> **WORK INSTRUCTIONS**: What lines of the material below include the string "text"? Copy all of them.

> **DATA**:
Start of Block

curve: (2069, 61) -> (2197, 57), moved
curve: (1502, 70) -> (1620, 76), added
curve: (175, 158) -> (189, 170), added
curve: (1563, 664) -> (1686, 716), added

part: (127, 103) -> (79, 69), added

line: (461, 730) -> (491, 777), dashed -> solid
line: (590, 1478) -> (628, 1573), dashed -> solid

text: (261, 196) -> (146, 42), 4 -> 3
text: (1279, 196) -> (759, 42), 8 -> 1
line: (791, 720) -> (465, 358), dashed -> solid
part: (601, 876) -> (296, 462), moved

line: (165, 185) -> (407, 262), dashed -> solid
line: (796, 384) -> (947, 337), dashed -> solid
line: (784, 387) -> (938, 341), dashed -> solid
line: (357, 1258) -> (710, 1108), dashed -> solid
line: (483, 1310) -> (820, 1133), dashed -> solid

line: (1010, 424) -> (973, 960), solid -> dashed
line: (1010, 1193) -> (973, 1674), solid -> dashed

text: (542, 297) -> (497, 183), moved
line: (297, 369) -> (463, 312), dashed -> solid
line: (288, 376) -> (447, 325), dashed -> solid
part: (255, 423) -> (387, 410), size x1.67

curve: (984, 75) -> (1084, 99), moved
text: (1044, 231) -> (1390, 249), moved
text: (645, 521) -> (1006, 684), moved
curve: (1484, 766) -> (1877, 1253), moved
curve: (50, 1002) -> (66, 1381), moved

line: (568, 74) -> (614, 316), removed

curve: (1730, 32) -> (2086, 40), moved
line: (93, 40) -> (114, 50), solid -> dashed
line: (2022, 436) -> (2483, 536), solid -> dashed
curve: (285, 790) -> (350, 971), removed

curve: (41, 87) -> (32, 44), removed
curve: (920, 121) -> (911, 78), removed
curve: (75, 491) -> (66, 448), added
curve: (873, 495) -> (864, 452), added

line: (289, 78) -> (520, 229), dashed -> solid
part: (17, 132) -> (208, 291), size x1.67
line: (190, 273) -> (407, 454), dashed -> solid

End of Block

> **SOLUTION**:
text: (261, 196) -> (146, 42), 4 -> 3
text: (1279, 196) -> (759, 42), 8 -> 1
text: (542, 297) -> (497, 183), moved
text: (1044, 231) -> (1390, 249), moved
text: (645, 521) -> (1006, 684), moved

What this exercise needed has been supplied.